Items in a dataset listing
+---+

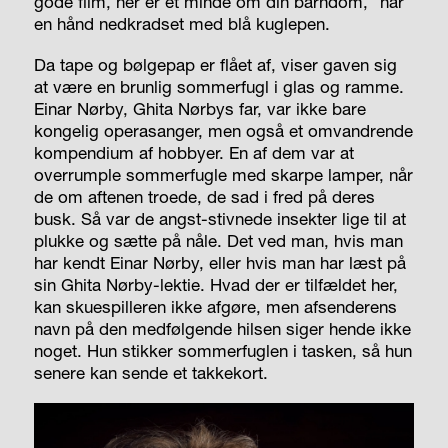
gode film, her er et minde om din barndom,” har
en hånd nedkradset med blå kuglepen.
Da tape og bølgepap er flået af, viser gaven sig
at være en brunlig sommerfugl i glas og ramme.
Einar Nørby, Ghita Nørbys far, var ikke bare
kongelig operasanger, men også et omvandrende
kompendium af hobbyer. En af dem var at
overrumple sommerfugle med skarpe lamper, når
de om aftenen troede, de sad i fred på deres
busk. Så var de angst-stivnede insekter lige til at
plukke og sætte på nåle. Det ved man, hvis man
har kendt Einar Nørby, eller hvis man har læst på
sin Ghita Nørby-lektie. Hvad der er tilfældet her,
kan skuespilleren ikke afgøre, men afsenderens
navn på den medfølgende hilsen siger hende ikke
noget. Hun stikker sommerfuglen i tasken, så hun
senere kan sende et takkekort.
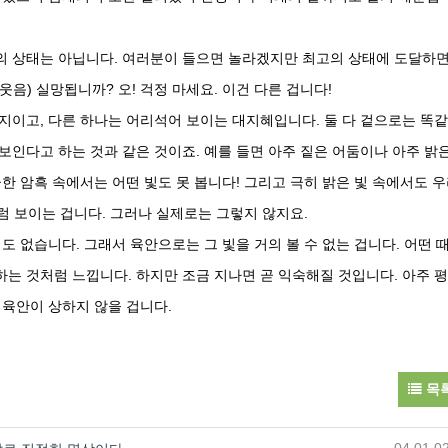
의 상태는 아닙니다. 여러분이 들으면 놀라겠지만 최고의 상태에 도달하
음) 실망됩니까? 오! 걱정 마세요. 이건 다른 겁니다!
지이고, 다른 하나는 어리석어 보이는 대지혜입니다. 둘 다 겉으로는 똑
보인다고 하는 것과 같은 것이죠. 예를 들면 아주 짙은 어둠이나 아주 밝
한 암흑 속에서는 어떤 빛도 못 봅니다! 그리고 극히 밝은 빛 속에서도 
처럼 보이는 겁니다. 그러나 실제로는 그렇지 않지요.
도 없습니다. 그래서 육안으로는 그 빛을 거의 볼 수 없는 겁니다. 어떤 
는 것처럼 느낍니다. 하지만 조금 지나면 곧 익숙해질 것입니다. 아주 
 육안이 상하지 않을 겁니다.
목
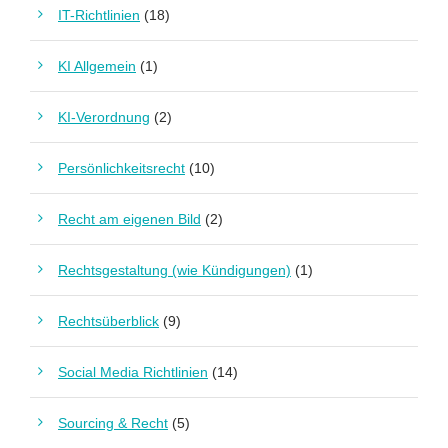
IT-Richtlinien
(18)
KI Allgemein
(1)
KI-Verordnung
(2)
Persönlichkeitsrecht
(10)
Recht am eigenen Bild
(2)
Rechtsgestaltung (wie Kündigungen)
(1)
Rechtsüberblick
(9)
Social Media Richtlinien
(14)
Sourcing & Recht
(5)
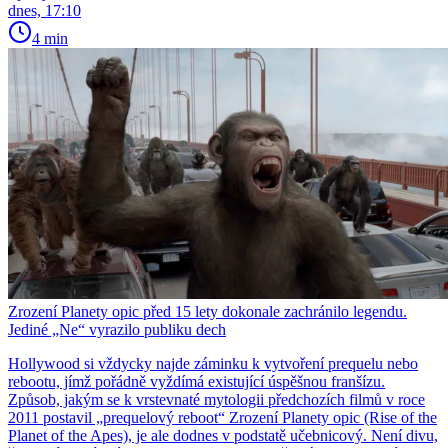
dnes, 17:10
4 min
Zrození Planety opic před 15 lety dokonale zachránilo legendu.
Jediné „Ne“ vyrazilo publiku dech
Hollywood si vždycky najde záminku k vytvoření prequelu nebo
rebootu, jímž pořádně vyždímá existující úspěšnou franšízu.
Způsob, jakým se k vrstevnaté mytologii předchozích filmů v roce
2011 postavil „prequelový reboot“ Zrození Planety opic (Rise of the
Planet of the Apes), je ale dodnes v podstatě učebnicový. Není divu,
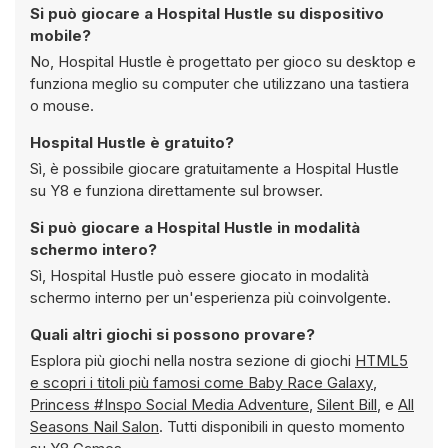
Si può giocare a Hospital Hustle su dispositivo
mobile?
No, Hospital Hustle è progettato per gioco su desktop e
funziona meglio su computer che utilizzano una tastiera
o mouse.
Hospital Hustle è gratuito?
Sì, è possibile giocare gratuitamente a Hospital Hustle
su Y8 e funziona direttamente sul browser.
Si può giocare a Hospital Hustle in modalità
schermo intero?
Sì, Hospital Hustle può essere giocato in modalità
schermo interno per un'esperienza più coinvolgente.
Quali altri giochi si possono provare?
Esplora più giochi nella nostra sezione di giochi
HTML5
e scopri i titoli più famosi come
Baby Race Galaxy
,
Princess #Inspo Social Media Adventure
,
Silent Bill
, e
All
Seasons Nail Salon
. Tutti disponibili in questo momento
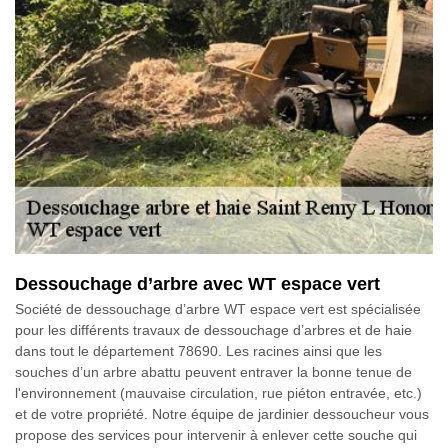
Dessouchage d’arbre avec WT espace vert
Société de dessouchage d’arbre WT espace vert est spécialisée
pour les différents travaux de dessouchage d’arbres et de haie
dans tout le département 78690. Les racines ainsi que les
souches d’un arbre abattu peuvent entraver la bonne tenue de
l'environnement (mauvaise circulation, rue piéton entravée, etc.)
et de votre propriété. Notre équipe de jardinier dessoucheur vous
propose des services pour intervenir à enlever cette souche qui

+---+

- [Activity]
Write out the text from the start of the listing through the line containing "senere kan sende et takkekort.", leaving out the pictures.

- [Exercise solution]
gode film, her er et minde om din barndom,” har
en hånd nedkradset med blå kuglepen.
Da tape og bølgepap er flået af, viser gaven sig
at være en brunlig sommerfugl i glas og ramme.
Einar Nørby, Ghita Nørbys far, var ikke bare
kongelig operasanger, men også et omvandrende
kompendium af hobbyer. En af dem var at
overrumple sommerfugle med skarpe lamper, når
de om aftenen troede, de sad i fred på deres
busk. Så var de angst-stivnede insekter lige til at
plukke og sætte på nåle. Det ved man, hvis man
har kendt Einar Nørby, eller hvis man har læst på
sin Ghita Nørby-lektie. Hvad der er tilfældet her,
kan skuespilleren ikke afgøre, men afsenderens
navn på den medfølgende hilsen siger hende ikke
noget. Hun stikker sommerfuglen i tasken, så hun
senere kan sende et takkekort.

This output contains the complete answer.